PASSAGE FOR REVIEW Block Start

From southern France came a large force under Count Raimond of Toulouse,and from Norman Italy a well-equipped army led by Bohemund of Taranto and his nephew Tancred.

The earliest of these forces started in August, 1096. No single commander led the hosts. Urban II had appointed Bishop Ademar of Puy his legate; and Ademar designated Constantinople as the gathering place. Thither each army made its way as best it could, arriving there in the winter and spring of 1096-1097, and causing Alexius no little difficulty by their disorder and demands.

     In May, 1097, the crusading army began the siege of Nicæa. Its surrender followed in June. On July 1 a great victory over the Turks near Dorylæum opened the route across Asia Minor, so that Iconium was reached, after severe losses through hunger and thirst, by the middle of August.


THE FIRST CRUSADE

By October the crusading host was before the walls of Antioch. That city it captured only after a difficult siege, on June 3, 1098. Three days later the Crusaders were besieged in the city by the Turkish ruler Kerbogha of Mosul. The crisis of the Crusade was this time of peril and despair; but on June 28 Kerbogha was completely defeated.

Yet it was not till June, 1099, that Jerusalem was reached, and not till July 15 that it was captured and its inhabitants put to the sword. The complete defeat of an Egyptian relieving army near Ascalon on August 12, 1099, crowned the success of the Crusade.

    On the completion of the work, Godfrey of Bouillon was chosen Protector of the Holy Sepulchre. He died in July, 1100, and was succeeded by his abler brother, who had established a Latin county in Edessa, and now took the title of King Baldwin I (1100-1118). The Crusaders were from the feudal West, and the country was divided and organized in full feudal fashion. It included, besides the Holy Land, the principality of Antioch, and the counties of Tripoli and Edessa, which were practically independent of the King of Jerusalem. In the towns important Italian business settlements sprang up; but most of the knights were French. Under a patriarch of the Latin rite in Jerusalem, the country was divided into four archbishoprics and ten bishoprics, and numerous monasteries were established.

PASSAGE FOR REVIEW Block End

**REQUIRED ACTION**.
Retype the passage on the First Crusade from "In May, 1097, the" to "middle of August.".

DATA Block Start

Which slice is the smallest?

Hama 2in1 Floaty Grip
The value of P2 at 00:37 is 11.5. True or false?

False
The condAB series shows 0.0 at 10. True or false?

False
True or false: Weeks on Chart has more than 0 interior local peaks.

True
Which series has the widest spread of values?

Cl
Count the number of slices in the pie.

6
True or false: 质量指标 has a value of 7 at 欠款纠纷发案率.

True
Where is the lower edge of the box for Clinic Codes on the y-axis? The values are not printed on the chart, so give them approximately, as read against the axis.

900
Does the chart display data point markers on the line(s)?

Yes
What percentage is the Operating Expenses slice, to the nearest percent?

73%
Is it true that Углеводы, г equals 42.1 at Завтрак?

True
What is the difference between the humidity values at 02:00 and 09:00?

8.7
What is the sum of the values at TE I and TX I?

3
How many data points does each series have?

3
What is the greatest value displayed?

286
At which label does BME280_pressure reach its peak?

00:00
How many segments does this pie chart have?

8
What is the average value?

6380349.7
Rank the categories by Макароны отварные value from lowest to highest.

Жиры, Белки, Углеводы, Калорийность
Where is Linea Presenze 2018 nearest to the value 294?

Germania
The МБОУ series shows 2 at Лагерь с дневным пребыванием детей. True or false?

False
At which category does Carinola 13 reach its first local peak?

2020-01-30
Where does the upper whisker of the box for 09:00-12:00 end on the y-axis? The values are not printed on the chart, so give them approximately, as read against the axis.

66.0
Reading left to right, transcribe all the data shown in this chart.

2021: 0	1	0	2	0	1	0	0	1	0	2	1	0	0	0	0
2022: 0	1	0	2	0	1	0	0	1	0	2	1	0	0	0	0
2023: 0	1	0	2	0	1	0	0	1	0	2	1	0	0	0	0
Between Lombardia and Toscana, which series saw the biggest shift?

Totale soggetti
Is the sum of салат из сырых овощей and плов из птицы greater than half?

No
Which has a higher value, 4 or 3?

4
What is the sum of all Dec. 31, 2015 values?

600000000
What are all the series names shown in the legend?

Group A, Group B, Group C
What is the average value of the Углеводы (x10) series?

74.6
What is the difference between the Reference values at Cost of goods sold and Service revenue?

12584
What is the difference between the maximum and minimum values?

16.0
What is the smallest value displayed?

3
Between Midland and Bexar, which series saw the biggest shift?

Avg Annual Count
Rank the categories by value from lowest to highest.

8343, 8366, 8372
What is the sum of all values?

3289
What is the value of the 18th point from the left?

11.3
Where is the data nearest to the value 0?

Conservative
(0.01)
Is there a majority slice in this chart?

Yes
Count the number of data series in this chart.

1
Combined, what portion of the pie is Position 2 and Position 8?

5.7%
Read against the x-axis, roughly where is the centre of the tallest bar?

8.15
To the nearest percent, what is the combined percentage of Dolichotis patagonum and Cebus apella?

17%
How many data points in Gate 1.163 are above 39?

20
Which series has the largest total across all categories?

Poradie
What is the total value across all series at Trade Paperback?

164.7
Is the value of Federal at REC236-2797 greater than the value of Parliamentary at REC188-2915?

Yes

DATA Block End

**WRITTEN ANSWER**.
In May, 1097, the crusading army began the siege of Nicæa. Its surrender followed in June. On July 1 a great victory over the Turks near Dorylæum opened the route across Asia Minor, so that Iconium was reached, after severe losses through hunger and thirst, by the middle of August.